#### [Reading text]
What is Personal Injury?
Personal injury is the legal term given to cases which involve harms and losses caused by the unreasonable conduct of another individual or party. Personal injury claims or lawsuits are commonly called tort cases. All torts – regardless of whether they originate from injuries incurred in an auto accident, medical malpractice, or from a defective product or dangerous drug — involve an injured victim experiencing harms and losses as a result of some sort of incident or accident. While there are many factors that determine the success of most personal injury cases, there are primary factors that are among the most important: determining defendant liability and calculation of damages owed to the victim or plaintiff.
Determining the defendant’s liability requires proof of one or more of the following actions:
- Negligence: failure by the defendant to meet a duty of care to keep you safe or free from injury;
- Willful intent: a deliberate act by the defendant which leads to the incident; this could include a blatant disregard for the safety of the injured victim or the public in general or acts that the defendant committed with the intent to hurt the victim, or someone.
- Strict liability: complete legal responsibility for an injury where proving negligence or willful intent is not necessary. This argument is commonly used in defective product lawsuits.
There’s no limit to the number of ways in which a person can be injured in an accident and more than one defendant may be liable for its cause. A well-qualified personal injury attorney who has experience handling such cases in Washington, DC is best suited to assisting victims who are trying to determine what, if any, legal action to take.
What Do You Need to Prove in a DC Personal Injury Lawsuit?
There are four basic elements that must be present for a personal injury lawsuit or claim to succeed in DC and most other jurisdictions.
Legitimate injury – Someone must be injured and suffered harms and losses.
Duty (of care) – A person or legal entity must “reasonably” act toward others and the public with a certain level of care. If a liable party’s actions fail to meet their legal standard of duty, then their actions justify injured victims to claim damages (harm) done to them by the defendant(s). The level of duty varies, depending on the nature of the defendant. A doctor who holds patients’ lives in his hands has a much higher duty than a homeowner’s responsibility to be concerned with the safety of a trespasser. Proving violation of duty is the lynchpin for all personal injury claims and cases.
Breach of Duty and Causation – The person or business entity you blame for your injury must be proven to have breached their legal duty. You must also be able to demonstrate that what this entity or individual did – or didn’t do – caused your injury.

#### [Task statement]
Answer these questions from the personal injury text:
(a) Which argument does the text say is commonly used in defective product lawsuits?
(b) How many basic elements must be present for a personal injury lawsuit or claim to succeed in DC?
(c) What does the text call the lynchpin for all personal injury claims and cases?

#### [Extracted data]
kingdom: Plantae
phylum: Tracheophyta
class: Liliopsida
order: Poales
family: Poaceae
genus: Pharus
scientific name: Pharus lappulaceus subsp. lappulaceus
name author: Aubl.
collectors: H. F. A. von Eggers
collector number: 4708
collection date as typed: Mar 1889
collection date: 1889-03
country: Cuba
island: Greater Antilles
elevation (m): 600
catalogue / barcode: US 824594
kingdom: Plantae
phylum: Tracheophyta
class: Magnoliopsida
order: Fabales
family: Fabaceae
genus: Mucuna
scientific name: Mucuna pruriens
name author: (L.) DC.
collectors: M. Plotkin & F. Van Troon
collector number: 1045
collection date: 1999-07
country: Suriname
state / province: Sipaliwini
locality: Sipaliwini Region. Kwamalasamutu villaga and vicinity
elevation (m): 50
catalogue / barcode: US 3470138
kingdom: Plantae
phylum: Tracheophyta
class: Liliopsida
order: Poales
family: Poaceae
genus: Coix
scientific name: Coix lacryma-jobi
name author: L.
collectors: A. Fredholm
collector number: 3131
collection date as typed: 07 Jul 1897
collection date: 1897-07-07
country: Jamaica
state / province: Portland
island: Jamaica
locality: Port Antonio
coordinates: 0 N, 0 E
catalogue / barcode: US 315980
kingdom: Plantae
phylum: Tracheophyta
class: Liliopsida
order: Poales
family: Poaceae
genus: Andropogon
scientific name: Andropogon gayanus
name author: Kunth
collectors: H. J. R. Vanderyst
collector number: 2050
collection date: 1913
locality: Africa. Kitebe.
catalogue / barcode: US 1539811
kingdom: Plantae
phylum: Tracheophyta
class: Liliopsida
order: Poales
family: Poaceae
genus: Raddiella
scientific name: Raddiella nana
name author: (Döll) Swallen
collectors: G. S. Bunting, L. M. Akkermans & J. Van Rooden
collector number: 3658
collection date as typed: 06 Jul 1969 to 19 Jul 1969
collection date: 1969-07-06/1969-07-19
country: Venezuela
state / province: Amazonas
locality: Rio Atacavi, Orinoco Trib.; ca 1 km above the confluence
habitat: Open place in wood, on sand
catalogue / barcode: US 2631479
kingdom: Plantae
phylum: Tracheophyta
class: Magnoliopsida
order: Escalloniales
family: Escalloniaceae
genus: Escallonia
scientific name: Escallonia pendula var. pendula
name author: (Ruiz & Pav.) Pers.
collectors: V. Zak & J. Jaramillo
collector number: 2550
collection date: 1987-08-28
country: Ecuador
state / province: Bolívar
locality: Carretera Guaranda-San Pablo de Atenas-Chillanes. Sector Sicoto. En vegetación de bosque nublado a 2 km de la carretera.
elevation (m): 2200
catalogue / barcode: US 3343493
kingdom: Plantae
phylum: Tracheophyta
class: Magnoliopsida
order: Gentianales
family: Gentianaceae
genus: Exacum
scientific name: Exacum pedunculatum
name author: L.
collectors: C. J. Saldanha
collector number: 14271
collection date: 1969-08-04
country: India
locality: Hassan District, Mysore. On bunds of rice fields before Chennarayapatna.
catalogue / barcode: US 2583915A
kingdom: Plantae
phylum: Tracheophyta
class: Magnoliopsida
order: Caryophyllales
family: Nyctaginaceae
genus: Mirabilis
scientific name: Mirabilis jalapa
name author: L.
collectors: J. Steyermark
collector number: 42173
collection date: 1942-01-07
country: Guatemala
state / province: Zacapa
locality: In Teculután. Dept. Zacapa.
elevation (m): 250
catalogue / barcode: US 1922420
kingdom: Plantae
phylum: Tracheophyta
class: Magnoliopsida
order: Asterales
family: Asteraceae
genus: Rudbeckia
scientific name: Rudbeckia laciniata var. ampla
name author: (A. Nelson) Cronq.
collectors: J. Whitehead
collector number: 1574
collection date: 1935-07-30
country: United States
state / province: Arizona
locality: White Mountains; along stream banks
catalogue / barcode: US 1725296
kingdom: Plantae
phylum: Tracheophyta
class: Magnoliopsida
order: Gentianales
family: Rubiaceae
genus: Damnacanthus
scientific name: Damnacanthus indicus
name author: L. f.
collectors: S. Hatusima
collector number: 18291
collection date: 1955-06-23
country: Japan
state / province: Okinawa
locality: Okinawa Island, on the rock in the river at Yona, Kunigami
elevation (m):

#### [Result]
(a) Strict liability
(b) Four
(c) Proving violation of duty